You might want to email Brent about that. It sounds like an exploit to me - one that removes accountability that's meant to be in the system.

You're the second person to suggest that. Problem is, I'm not privie to knowing any Linden's emails (I'm a hermit, super hermit, my Linden fan club consists of...[]). The only emails I could find, other than [email]support@secondlife.com[/email], which I used, was a 3 item list on the "Contacts" page (billing, technical, and umm something else totally useless).

Bug report it and check "exploit".

Agreed. Also, [email]lindenname@lindenlab.com[/email] should work for getting in touch with a specific Linden.

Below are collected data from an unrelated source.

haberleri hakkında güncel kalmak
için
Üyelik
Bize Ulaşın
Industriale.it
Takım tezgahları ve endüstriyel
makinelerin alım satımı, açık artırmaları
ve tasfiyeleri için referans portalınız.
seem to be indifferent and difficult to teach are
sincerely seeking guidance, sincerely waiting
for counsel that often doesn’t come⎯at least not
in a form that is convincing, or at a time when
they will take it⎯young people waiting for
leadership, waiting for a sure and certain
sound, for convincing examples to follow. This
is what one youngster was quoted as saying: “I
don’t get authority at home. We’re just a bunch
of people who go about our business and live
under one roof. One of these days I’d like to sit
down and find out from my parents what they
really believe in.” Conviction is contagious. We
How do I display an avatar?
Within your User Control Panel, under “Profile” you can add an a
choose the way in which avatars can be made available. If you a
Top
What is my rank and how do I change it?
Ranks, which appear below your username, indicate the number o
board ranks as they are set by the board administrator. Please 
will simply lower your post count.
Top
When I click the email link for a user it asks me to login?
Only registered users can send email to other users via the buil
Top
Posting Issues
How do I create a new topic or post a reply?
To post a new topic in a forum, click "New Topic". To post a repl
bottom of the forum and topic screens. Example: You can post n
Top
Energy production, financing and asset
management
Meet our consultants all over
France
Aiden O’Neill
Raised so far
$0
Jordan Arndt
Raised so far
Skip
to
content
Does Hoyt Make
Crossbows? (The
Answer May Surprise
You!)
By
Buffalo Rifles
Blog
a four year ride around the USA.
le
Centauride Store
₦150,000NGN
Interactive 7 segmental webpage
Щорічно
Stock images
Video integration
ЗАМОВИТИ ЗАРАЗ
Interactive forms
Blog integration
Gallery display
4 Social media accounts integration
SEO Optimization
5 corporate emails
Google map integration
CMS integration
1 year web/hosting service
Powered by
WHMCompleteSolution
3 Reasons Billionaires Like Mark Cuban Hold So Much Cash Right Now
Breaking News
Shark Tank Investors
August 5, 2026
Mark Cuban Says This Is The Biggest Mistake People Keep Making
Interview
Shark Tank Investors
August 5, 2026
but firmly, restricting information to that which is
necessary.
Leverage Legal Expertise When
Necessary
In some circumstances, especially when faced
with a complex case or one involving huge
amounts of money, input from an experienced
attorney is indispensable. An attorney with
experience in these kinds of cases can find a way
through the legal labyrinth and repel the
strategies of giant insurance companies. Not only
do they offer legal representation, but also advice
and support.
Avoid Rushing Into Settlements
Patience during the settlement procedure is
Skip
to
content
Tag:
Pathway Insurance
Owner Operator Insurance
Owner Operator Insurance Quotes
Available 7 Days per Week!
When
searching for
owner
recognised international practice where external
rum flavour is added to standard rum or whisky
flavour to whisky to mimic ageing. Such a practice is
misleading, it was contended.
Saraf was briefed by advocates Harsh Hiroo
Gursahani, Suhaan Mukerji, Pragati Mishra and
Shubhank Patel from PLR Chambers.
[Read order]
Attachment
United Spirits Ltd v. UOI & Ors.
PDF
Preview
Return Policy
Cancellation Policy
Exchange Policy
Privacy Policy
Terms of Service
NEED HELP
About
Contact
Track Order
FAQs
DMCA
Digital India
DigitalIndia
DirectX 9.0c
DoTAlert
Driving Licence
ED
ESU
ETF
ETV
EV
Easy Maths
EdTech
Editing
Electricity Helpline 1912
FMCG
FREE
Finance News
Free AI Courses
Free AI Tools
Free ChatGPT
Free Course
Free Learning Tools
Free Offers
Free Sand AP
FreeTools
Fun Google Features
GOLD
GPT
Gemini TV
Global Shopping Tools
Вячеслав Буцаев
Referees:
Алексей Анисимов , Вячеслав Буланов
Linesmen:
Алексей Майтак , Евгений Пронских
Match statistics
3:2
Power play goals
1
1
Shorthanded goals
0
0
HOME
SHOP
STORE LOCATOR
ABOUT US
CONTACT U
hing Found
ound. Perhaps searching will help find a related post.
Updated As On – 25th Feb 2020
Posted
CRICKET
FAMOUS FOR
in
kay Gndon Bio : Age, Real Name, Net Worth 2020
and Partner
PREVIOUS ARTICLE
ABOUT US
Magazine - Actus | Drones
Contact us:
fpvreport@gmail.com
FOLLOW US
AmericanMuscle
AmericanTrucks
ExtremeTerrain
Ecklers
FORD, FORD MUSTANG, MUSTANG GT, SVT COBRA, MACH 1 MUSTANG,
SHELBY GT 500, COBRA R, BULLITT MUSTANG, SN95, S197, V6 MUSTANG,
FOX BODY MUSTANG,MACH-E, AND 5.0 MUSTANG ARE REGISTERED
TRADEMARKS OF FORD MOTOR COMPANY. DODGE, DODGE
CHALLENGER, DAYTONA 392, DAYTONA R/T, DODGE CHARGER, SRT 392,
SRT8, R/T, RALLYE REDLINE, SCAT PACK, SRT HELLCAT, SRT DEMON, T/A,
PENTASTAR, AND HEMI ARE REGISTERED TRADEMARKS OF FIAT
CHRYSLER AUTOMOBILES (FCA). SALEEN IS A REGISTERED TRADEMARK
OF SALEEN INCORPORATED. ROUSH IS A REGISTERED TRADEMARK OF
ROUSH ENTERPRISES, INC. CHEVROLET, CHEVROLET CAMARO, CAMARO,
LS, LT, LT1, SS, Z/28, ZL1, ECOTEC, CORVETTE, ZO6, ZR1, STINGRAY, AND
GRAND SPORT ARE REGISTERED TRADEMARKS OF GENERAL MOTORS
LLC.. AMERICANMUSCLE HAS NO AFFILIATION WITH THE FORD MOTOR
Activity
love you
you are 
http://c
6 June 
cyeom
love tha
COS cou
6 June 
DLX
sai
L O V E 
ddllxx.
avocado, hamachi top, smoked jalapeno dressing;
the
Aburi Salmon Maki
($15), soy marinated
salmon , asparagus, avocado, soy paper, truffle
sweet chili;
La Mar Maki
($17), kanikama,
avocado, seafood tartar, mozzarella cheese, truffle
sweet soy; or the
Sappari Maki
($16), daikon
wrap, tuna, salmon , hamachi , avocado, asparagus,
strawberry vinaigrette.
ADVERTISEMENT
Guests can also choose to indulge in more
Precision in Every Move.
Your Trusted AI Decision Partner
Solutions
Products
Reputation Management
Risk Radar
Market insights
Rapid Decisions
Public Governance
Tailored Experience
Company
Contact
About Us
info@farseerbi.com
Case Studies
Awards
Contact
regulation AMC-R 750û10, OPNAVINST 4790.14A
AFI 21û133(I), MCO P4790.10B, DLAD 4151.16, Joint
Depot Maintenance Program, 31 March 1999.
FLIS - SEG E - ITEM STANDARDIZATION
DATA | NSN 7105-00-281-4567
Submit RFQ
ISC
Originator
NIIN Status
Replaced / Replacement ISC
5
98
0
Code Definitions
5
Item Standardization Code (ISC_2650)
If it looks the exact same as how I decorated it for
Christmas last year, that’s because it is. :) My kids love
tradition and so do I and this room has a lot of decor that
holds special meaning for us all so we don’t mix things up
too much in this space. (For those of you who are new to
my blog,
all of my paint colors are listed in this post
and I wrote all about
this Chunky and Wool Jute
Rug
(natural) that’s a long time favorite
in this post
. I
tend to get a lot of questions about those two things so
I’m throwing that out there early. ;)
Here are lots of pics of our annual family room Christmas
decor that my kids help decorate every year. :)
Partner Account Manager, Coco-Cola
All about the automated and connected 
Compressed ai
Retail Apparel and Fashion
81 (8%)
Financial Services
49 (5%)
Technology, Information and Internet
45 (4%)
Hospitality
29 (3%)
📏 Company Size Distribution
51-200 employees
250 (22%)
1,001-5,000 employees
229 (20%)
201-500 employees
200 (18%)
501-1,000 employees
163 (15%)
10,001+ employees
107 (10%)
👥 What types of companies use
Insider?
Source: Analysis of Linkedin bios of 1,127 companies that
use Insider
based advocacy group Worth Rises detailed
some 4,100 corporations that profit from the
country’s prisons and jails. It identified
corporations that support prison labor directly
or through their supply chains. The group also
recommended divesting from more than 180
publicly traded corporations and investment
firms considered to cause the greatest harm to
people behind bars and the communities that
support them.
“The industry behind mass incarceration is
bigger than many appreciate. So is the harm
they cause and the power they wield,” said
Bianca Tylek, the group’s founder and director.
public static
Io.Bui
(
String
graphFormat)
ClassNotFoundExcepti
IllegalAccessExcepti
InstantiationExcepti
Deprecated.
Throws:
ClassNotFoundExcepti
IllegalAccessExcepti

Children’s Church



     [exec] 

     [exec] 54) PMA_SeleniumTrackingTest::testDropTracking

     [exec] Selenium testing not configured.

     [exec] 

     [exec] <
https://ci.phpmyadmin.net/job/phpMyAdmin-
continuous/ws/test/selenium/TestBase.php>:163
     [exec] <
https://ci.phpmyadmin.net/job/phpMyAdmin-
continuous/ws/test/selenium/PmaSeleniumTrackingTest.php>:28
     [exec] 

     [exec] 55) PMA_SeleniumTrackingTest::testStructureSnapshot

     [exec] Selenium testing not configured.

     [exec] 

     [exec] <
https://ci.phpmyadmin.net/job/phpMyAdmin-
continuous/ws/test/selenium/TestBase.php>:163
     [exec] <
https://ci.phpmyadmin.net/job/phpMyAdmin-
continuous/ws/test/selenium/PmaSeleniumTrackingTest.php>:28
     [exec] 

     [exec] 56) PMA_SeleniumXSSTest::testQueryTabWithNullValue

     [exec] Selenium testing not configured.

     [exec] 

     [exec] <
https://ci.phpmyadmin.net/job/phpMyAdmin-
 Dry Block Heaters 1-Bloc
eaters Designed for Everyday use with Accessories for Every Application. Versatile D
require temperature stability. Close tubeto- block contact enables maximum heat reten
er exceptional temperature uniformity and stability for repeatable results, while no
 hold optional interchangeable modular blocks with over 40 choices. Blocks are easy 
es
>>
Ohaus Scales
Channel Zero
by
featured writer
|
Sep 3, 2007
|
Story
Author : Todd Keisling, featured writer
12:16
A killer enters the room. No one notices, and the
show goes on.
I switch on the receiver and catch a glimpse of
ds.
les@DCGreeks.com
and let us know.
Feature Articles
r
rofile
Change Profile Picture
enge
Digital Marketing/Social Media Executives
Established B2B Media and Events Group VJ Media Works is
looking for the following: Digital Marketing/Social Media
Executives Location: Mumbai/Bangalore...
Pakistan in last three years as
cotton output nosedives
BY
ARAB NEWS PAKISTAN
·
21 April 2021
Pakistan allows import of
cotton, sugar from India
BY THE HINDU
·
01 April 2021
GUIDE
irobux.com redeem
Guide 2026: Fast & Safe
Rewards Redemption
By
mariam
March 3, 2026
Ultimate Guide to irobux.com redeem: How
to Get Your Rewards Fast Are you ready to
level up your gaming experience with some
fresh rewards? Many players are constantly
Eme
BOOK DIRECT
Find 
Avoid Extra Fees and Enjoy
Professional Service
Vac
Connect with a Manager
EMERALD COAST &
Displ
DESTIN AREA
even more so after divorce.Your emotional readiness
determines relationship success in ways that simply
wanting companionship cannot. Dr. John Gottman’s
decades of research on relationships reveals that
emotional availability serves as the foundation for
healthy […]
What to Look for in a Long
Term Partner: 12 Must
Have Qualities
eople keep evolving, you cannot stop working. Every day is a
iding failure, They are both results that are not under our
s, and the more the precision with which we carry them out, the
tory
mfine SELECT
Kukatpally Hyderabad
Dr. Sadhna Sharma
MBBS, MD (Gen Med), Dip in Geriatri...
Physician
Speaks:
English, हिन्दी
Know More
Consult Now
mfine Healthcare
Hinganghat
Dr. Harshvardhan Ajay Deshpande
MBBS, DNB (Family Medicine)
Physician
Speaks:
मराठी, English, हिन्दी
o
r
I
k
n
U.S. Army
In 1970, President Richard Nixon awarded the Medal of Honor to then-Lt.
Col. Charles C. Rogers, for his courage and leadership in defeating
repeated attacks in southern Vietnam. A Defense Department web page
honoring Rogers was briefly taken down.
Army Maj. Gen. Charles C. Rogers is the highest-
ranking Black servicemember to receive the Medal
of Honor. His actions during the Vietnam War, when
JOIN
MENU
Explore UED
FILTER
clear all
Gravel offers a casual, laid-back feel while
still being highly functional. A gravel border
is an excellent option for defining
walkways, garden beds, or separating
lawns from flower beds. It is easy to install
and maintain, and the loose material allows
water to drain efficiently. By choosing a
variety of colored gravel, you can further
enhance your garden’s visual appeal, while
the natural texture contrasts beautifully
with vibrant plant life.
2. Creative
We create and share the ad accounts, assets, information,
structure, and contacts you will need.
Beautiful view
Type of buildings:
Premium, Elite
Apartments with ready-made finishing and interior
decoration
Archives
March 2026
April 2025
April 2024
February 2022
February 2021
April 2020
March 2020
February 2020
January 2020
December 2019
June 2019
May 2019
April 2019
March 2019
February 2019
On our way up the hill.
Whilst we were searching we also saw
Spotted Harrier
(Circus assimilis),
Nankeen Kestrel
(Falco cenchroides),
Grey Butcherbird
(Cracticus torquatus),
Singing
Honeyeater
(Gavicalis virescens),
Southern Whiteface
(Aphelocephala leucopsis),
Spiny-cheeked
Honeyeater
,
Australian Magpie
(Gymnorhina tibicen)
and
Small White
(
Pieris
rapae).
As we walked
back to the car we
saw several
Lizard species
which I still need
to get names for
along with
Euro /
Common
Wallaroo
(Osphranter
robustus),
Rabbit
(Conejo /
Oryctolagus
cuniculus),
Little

I think a better fix would be allowing people to view scripts in free-to-copy or $0 objects without having to copy/buy and re-rez them, and/or, allowing people to open objects in their inventory to see what's inside.

Then you wouldn't have (as many) people rezzing things out of curiousity and then going "OH SNAP A REPLICATOR!"

Well, if the script is no modify, that won't work.



Yes, that would be really great.

Perhaps also a "scripts enabled" checkbox on an inventory object's "Inventory Item Properties" floater so you can disable them and then rez it to satisfy your curiosity without destroying the world.

This functionality already exists on the Tools menu, it just doesn't work on inventory items. So it ought to be possible.

PERMISSION_REZ_OBJECT would be a disaster for artificial life. The fence gives us enough problems. Simple rule of thumb is if you don't know the source don't rez the object if it's given by an object be very suspicious. If you must rez that unknown object go to a no script area.